Mayor Kelly Urges Chamber Support for Share of Gasoline Tax
(Wednesday, June 4/2003)-- Mayor Peter Kelly today called on the local business community to support the Halifax Regional Municipality's call for a share of a portion of the Gasoline Tax to help combat the growing shortfall in infrastructure funding.
In his annual "State of the Region" address to the Metropolitan Halifax Chamber of Commerce, Mayor Kelly asked the business community, Opposition Parties, political candidates and others to get onside and urge the provincial government to dedicate a portion of the Gasoline Tax to municipalities.
The Mayor said "We have a solution and our Council endorses it, the Atlantic Mayors' Congress endorses it, the Big City Mayors' Caucus endorses it and that solution is the partial use of gasoline taxes that you and I pay every time we put gas in our cars."
He said "The infrastructure shortfall in HRM is about $50 million a year. This shortfall on Capital projects creates a tremendous challenge for our talented staff. Through creativity and sheer determination, they keep us going. But, we must start closing the gap."

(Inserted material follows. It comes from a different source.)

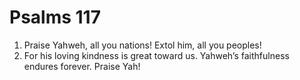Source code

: ﻿
* Psalms 117
1. Praise Yahweh, all you nations! Extol him, all you peoples! 
2. For his loving kindness is great toward us. Yahweh’s faithfulness endures forever. Praise Yah!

The Mayor said HRM's population is expected to increase by an additional 100,000 people, for a total of 459,000 residents, by the year 2026. As a result, there is a pressing demand for new roads, bikeways, walkways, recreational facilities, water and sewer projects and improved transit services.
Mayor Kelly said the provinces of British Columbia, Alberta and Quebec already give municipalities a portion of their Gasoline Tax revenues. Manitoba Premier Gary Doer indicated last week he will participate in the new program, and Premier Ernie Eves is considering giving a portion of Ontario's Gasoline Tax to their municipalities.

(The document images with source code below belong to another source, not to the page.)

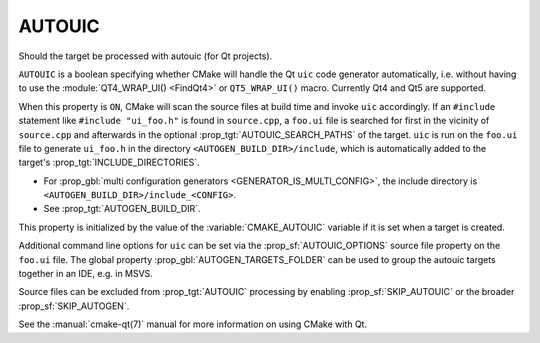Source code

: AUTOUIC
-------

Should the target be processed with autouic (for Qt projects).

``AUTOUIC`` is a boolean specifying whether CMake will handle
the Qt ``uic`` code generator automatically, i.e. without having to use
the :module:`QT4_WRAP_UI() <FindQt4>` or ``QT5_WRAP_UI()`` macro. Currently
Qt4 and Qt5 are supported.

When this property is ``ON``, CMake will scan the source files at build time
and invoke ``uic`` accordingly.  If an ``#include`` statement like
``#include "ui_foo.h"`` is found in ``source.cpp``, a ``foo.ui`` file is
searched for first in the vicinity of ``source.cpp`` and afterwards in the
optional :prop_tgt:`AUTOUIC_SEARCH_PATHS` of the target.
``uic`` is run on the ``foo.ui`` file to generate ``ui_foo.h`` in the directory
``<AUTOGEN_BUILD_DIR>/include``,
which is automatically added to the target's :prop_tgt:`INCLUDE_DIRECTORIES`.

* For :prop_gbl:`multi configuration generators <GENERATOR_IS_MULTI_CONFIG>`,
  the include directory is ``<AUTOGEN_BUILD_DIR>/include_<CONFIG>``.

* See :prop_tgt:`AUTOGEN_BUILD_DIR`.

This property is initialized by the value of the :variable:`CMAKE_AUTOUIC`
variable if it is set when a target is created.

Additional command line options for ``uic`` can be set via the
:prop_sf:`AUTOUIC_OPTIONS` source file property on the ``foo.ui`` file.
The global property :prop_gbl:`AUTOGEN_TARGETS_FOLDER` can be used to group the
autouic targets together in an IDE, e.g. in MSVS.

Source files can be excluded from :prop_tgt:`AUTOUIC` processing by
enabling :prop_sf:`SKIP_AUTOUIC` or the broader :prop_sf:`SKIP_AUTOGEN`.

See the :manual:`cmake-qt(7)` manual for more information on using CMake
with Qt.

He said that Federal Liberal Party Leadership candidate Paul Martin told municipal leaders at a meeting of the Creative Cities Coalition in Winnipeg last week that if he becomes Prime Minister, he would be willing to work with the Provinces to ensure municipalities receive a portion of the Gasoline Tax.
Mayor Kelly said that more than 80 per cent of Canadians now live in urban areas and see proof everyday of crumbling infrastructure. The Federation of Canadian Municipalities (FCM) estimates the infrastructure deficit-- the gap between what needs to be fixed in municipalities across the country and the money to pay for it-- is $57 billion-and growing by $2 billion annually.
The Gasoline Tax generates about $4.8 billion annually in revenues, but the Federal government puts only about $300 million of that money back into transportation infrastructure across the country.
Mayor Kelly also urged the Chamber and its members to become involved in HRM's Regional Planning process, providing the municipality with input and feedback.
"Our next steps in our Regional Planning process involve communicating and opening a dialogue with the public to draft goals and objectives for the Plan," he said. Main areas of focus will be Economic Opportunities; Efficient Transportation; Settlement (Growth) Patterns; Environmental Protection; a Harbour Plan; and the Capital District.
The Mayor said HRM is in sound shape financially-- its $530 million Operating Budget is balanced; service levels are being maintained or enhanced; and for the first time since amalgamation, HRM's debt is below the $300 million mark.
Mayor Kelly said HRM's single largest environmental challenge-- the Harbour Solutions Project-- will soon be proceeding and HRM will continue to press for additional funding from the federal and Nova Scotia governments.